John Robinson
John Robinson was born in Melbourne in 1940 and graduated from RMIT with a Diploma of Art in 1962. On completion of his studies Robinson began exhibiting in both solo and group exhibitions, with his first major exhibition of paintings and woodcuts held at Argus Gallery, Melbourne and subsequently at Realities Gallery, Melbourne. In the late 1970s Robinson and others established a lithographic print workshop, Druckma Press, which he managed from 1978 to 1983; he subsequently founded his own press, Lithos Press, which printed editions for many established Australian artists, including John Brack and Fred Williams.
Robinson is perhaps most recognised for his work as a printmaker, although his earliest exhibitions were comprised primarily of photo-realist paintings. By the mid-1970s, however, the imagery in his work had become more abstracted. This exhibition presents a selection of works created in other media – drawing in oilstick and painting.

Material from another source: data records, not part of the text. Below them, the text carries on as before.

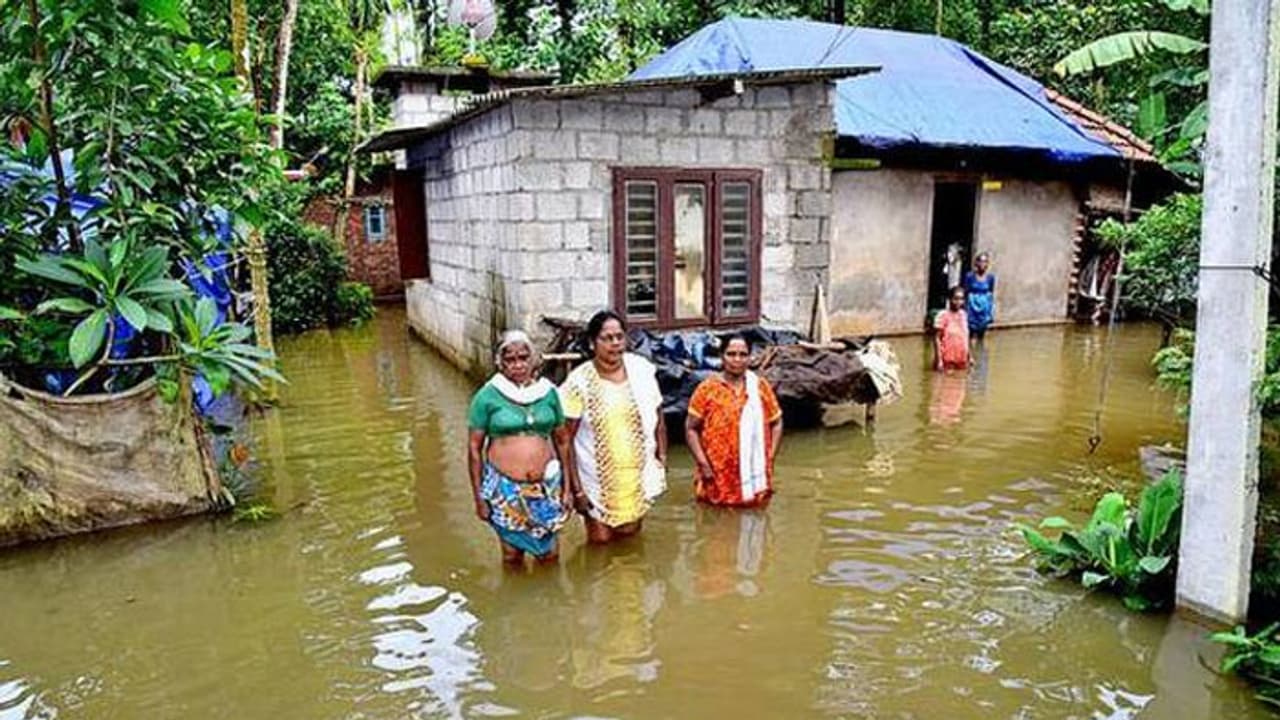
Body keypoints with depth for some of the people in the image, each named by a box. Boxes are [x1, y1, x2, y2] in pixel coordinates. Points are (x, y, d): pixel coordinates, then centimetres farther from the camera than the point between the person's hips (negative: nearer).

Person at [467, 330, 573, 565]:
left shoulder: (548, 391, 2)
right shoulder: (488, 396, -5)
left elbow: (562, 440, 9)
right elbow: (474, 448, -1)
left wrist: (567, 486, 7)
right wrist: (479, 496, -2)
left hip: (546, 486, 2)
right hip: (505, 488, -2)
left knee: (549, 555, 12)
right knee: (512, 556, 11)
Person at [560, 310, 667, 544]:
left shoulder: (642, 369, -7)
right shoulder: (579, 382, -16)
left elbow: (658, 419, 5)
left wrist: (662, 459, 4)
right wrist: (576, 487, -13)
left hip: (637, 474, 3)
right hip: (597, 478, -3)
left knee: (629, 531, 14)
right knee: (600, 538, 7)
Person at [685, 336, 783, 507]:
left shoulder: (761, 386, 4)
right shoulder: (707, 389, -5)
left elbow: (776, 423, 12)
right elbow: (691, 428, -2)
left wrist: (770, 458, 3)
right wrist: (703, 464, -9)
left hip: (754, 475, 3)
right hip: (717, 479, -2)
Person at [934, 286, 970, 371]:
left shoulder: (964, 315, 6)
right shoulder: (943, 315, -12)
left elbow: (966, 337, 13)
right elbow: (937, 339, -12)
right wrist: (939, 360, -16)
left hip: (961, 360, 6)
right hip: (947, 361, -6)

Robinson considered that drawing, painting and printmaking were integral components of his artistic oeuvre, believing these three elements to be inextricably linked and that each cannot exist in art without reference to the other. [Bendigo Art Gallery, 2009].

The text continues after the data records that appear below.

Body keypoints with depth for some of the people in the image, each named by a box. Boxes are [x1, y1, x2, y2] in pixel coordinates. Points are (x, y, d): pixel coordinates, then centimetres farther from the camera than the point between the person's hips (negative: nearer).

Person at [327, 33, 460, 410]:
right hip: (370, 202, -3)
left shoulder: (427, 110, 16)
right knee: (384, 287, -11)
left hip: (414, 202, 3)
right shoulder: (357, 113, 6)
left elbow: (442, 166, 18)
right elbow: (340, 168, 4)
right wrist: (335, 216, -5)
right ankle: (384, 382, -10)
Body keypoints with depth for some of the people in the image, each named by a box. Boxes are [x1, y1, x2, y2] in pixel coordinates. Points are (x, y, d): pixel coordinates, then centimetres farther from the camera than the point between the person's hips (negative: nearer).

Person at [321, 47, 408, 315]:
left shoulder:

Using (a) repertoire of symbolic and expressive elements, John Robinson’s paintings and prints develop richly evocative responses to the nature of the land, of life and of our experience.

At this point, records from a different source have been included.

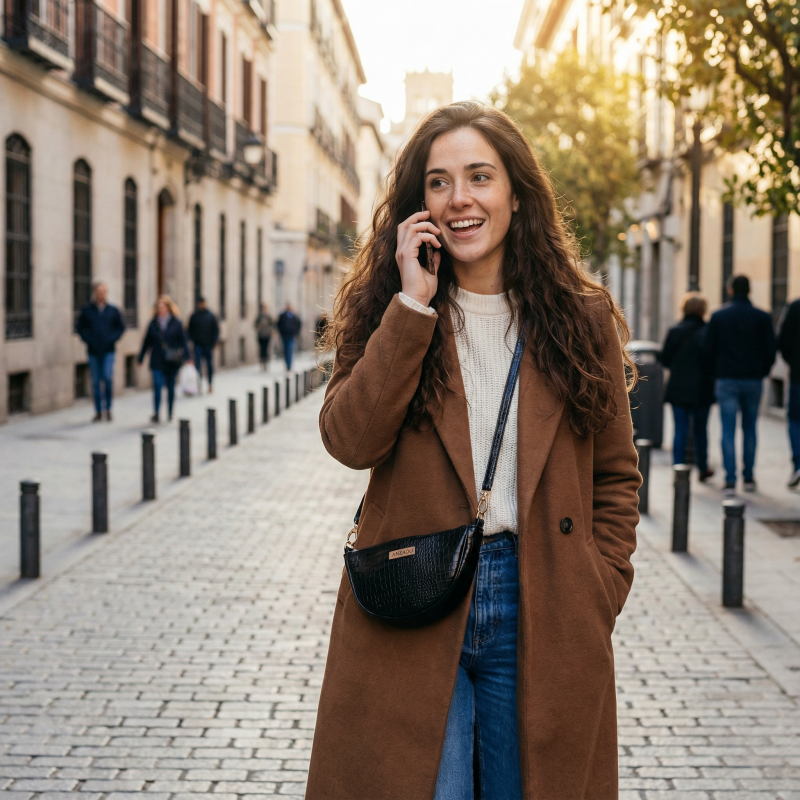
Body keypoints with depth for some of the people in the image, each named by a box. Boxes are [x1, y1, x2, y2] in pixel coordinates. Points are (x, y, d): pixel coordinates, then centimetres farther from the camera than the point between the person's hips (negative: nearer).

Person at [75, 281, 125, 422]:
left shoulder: (113, 310, 4)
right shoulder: (86, 310, 3)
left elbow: (121, 327, 10)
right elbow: (80, 328, 8)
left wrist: (112, 339, -4)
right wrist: (88, 339, -6)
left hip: (108, 351, -1)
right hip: (93, 351, 1)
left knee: (108, 377, -16)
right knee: (95, 381, 4)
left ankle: (108, 408, 0)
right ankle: (98, 412, 13)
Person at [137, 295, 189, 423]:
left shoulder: (176, 323, -1)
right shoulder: (153, 323, 4)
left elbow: (183, 341, -1)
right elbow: (147, 342, 10)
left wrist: (185, 357, -10)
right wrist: (141, 358, 10)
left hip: (171, 361, -1)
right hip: (157, 361, 1)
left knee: (170, 387, 11)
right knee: (157, 385, -12)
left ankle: (170, 413, 25)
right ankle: (156, 413, -14)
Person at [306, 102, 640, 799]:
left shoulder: (582, 319, 4)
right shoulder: (388, 308, 3)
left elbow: (615, 476, 10)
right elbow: (351, 441, -13)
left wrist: (597, 597, 0)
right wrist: (413, 304, -14)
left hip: (538, 608, 1)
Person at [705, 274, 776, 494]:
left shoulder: (718, 316, -1)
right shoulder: (762, 317, 0)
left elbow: (708, 349, 0)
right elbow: (771, 350, 0)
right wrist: (762, 371, 14)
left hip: (726, 379, -1)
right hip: (753, 380, 1)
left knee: (728, 431, -1)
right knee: (750, 429, 13)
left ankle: (730, 480, -7)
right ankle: (749, 478, 16)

Although they possess considerable visual appeal, they are never purely decorative. There is always a departure point, a cue to suggest further contemplation, an invitation to speculate on and to consider the issues that have generated these images and that, embodied in symbol and emotional evocation, are contained within them.
Energy as the ever present, always changing, all embracing factor, to be pursued in a search for truth and meaning, locates these works within the domain of philosophy, a visual parallel to one of the eternal quests, an understanding of the nature of the universe.